### SET OF TASKS
1. How would you render this sentence from the article about Bobb Vergiels in Spanish: "Vergiels was considered a member of the East Toledo family…one of their own."
2. Can you carry the article about Bobb Vergiels forward from its last line?

### TEXT EXCERPT
■ ■ ■

Bobb Vergiels became one of East Toledo’s very own
The now-razed Toledo Sports Arena, at One Main Street in East Toledo, was where folks marveled over the Magnum P.I.-like moustache of, and listened to long time public address announcer Bobb Vergiels.
Vergiels was considered a member of the East Toledo family…one of their own.
“Even though my family moved up to Ida, Michigan when I was 11-years-old, Toledo is definitely my hometown, and some of my greatest memories growing up here were of going down to a lot of the hockey games at the Toledo Sports Arena, because you see, Dad worked for Irv Pollock Lincoln Mercury, and it seemed like Irv always had season tickets for about everything,” reflects a 61-year-old Vergiels.
|Bobb Vergiels receives his own Toledo Walleye
honorary jersey by game day promotions
coordinator Kyrsten Kasmyrick. (Photo
courtesy Toledo Mud Hens)

■ ■ ■

### RECORD LIST

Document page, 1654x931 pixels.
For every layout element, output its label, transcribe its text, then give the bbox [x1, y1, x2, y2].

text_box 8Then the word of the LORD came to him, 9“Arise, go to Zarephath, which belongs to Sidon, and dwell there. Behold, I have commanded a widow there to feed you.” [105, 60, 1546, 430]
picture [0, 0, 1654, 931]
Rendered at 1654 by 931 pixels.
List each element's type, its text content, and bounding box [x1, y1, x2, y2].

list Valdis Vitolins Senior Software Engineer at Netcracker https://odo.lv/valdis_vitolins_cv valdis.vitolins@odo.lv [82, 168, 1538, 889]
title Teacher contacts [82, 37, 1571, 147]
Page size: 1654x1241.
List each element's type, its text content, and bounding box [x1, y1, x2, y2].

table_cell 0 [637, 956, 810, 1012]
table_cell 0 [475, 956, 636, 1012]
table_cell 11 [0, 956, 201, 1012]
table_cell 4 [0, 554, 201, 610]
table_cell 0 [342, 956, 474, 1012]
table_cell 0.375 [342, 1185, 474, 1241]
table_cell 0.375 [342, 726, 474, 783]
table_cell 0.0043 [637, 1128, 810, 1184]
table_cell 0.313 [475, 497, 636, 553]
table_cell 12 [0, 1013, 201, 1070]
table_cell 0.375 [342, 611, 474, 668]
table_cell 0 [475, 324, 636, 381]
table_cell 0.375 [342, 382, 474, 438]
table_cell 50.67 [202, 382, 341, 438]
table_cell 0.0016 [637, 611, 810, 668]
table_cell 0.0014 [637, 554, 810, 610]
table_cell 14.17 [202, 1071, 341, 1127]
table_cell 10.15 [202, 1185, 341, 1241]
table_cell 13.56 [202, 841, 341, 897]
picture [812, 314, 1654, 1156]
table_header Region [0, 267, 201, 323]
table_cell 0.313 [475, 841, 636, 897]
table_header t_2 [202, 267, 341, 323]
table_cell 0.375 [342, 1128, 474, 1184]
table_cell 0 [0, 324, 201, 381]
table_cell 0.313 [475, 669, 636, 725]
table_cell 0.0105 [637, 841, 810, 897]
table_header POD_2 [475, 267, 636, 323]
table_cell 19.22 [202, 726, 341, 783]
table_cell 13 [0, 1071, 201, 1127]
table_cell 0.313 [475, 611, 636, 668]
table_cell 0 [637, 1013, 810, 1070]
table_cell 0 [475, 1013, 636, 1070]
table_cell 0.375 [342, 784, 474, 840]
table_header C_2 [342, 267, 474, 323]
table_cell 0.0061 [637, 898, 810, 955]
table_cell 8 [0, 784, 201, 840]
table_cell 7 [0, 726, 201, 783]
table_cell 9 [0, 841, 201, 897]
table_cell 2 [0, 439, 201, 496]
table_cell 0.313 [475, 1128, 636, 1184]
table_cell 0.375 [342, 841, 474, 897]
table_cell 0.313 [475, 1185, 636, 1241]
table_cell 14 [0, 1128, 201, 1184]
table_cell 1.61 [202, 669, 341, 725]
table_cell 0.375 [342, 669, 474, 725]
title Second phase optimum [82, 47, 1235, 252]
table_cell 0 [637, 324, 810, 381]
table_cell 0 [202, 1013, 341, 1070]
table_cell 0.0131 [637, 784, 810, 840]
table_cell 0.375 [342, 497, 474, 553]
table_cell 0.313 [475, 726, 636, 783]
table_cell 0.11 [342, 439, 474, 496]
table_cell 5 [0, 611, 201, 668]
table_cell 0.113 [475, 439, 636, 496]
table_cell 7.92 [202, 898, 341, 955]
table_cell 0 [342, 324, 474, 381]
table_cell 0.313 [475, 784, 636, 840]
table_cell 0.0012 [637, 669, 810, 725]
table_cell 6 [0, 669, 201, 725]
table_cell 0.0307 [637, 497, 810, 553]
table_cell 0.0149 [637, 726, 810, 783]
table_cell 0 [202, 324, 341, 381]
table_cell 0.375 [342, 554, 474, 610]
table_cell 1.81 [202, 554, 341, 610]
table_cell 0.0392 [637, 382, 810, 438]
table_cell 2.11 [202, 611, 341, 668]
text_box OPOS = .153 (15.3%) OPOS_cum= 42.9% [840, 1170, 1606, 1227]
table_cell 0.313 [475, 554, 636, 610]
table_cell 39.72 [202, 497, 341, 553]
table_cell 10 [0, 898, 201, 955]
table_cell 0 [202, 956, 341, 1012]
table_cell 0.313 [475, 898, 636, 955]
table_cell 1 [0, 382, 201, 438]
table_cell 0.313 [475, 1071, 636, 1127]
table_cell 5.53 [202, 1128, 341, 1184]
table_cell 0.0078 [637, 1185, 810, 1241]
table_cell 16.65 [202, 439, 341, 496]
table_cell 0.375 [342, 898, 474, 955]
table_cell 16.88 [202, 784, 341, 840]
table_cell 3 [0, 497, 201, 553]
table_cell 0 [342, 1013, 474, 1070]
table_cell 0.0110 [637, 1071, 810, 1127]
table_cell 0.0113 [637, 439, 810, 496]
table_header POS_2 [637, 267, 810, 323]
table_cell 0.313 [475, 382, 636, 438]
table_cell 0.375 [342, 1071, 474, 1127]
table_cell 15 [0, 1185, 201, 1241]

■ ■ ■

### RESULTS OF THE TASKS
1. Vergiels era considerado un miembro de la familia de East Toledo…uno de los suyos.

2.
Vergiels, who was born in the Glass City in 1952, says the Sports Arena was where his love affair with sports was first kindled by his father Bob. Playing the game was another matter.
“When I played little league baseball, I was so horrible at it, that to this day I swear my coaches put me in our games anyway just because they got tired of hearing me do play-by-play of all the action on the bench there beside them,” he laughs.
Vergiels’ future in sports broadcasting started to bud in dugouts across Toledo while he was a young ballplayer and student at Whittier Elementary. It later bloomed by listening to heroes such as Ernie Harwell, George Kell, and Paul Carey of the Detroit Tigers, Tom Hamilton of the Cleveland Indians, and the Toledo Mud Hens’ own Frank Gilhooley.
“And then later, when I got a real job in radio working my way through Monroe Community College at WVMO (now My 98.3), I was able to score a press pass for the International Hockey League, which meant I got to go to a lot of the hockey games down at the Sports Arena as a radio guy, which was kind of cool,” Vergiels said.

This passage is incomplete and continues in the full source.